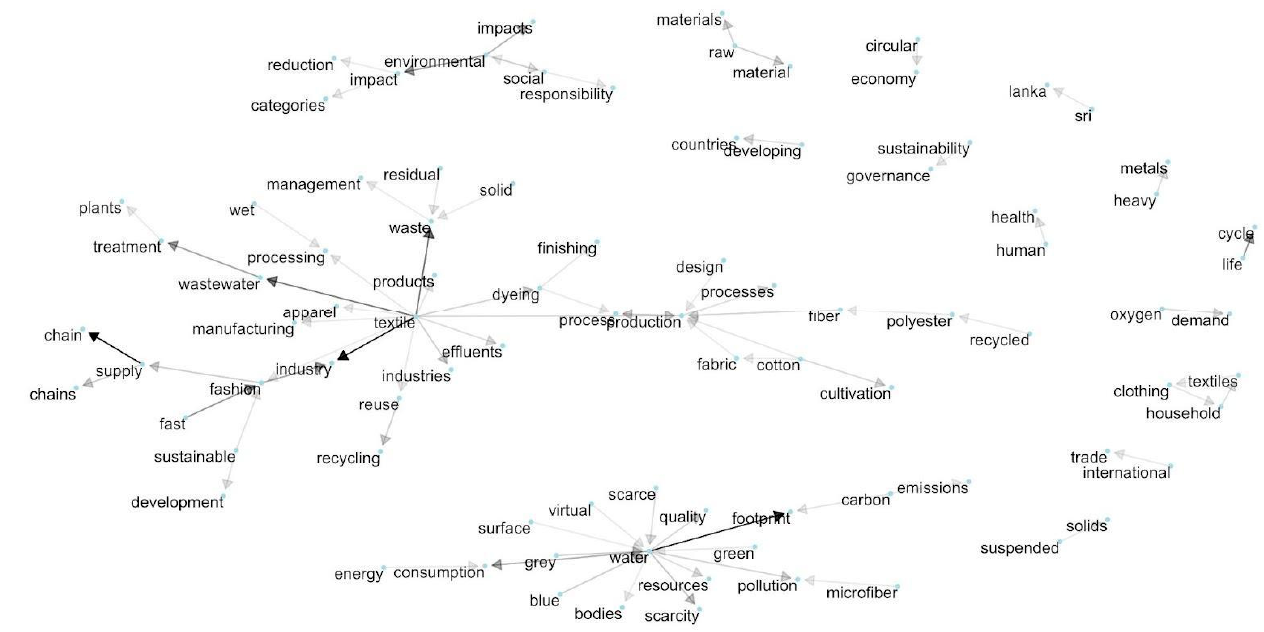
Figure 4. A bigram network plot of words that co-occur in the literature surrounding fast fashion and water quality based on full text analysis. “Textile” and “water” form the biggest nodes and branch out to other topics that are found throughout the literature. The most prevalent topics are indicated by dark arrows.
--
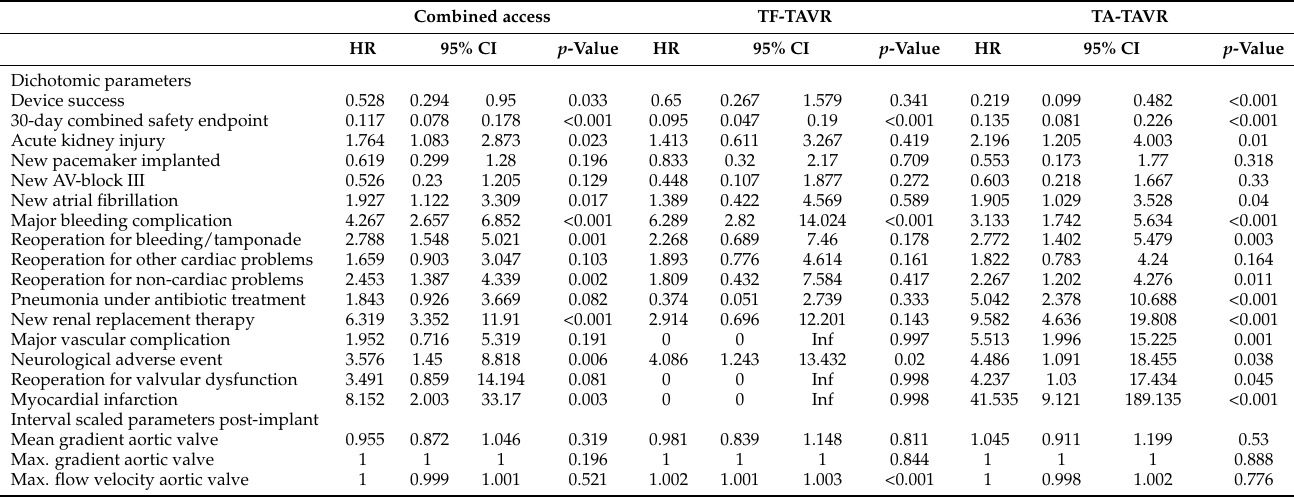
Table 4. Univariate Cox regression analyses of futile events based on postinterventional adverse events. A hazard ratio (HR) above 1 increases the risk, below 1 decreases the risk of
...
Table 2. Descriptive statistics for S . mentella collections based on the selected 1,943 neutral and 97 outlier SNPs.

Exercise brief:
Count, and answer with the number only: how many lines of the data include the string "Table"?

Answer below:
2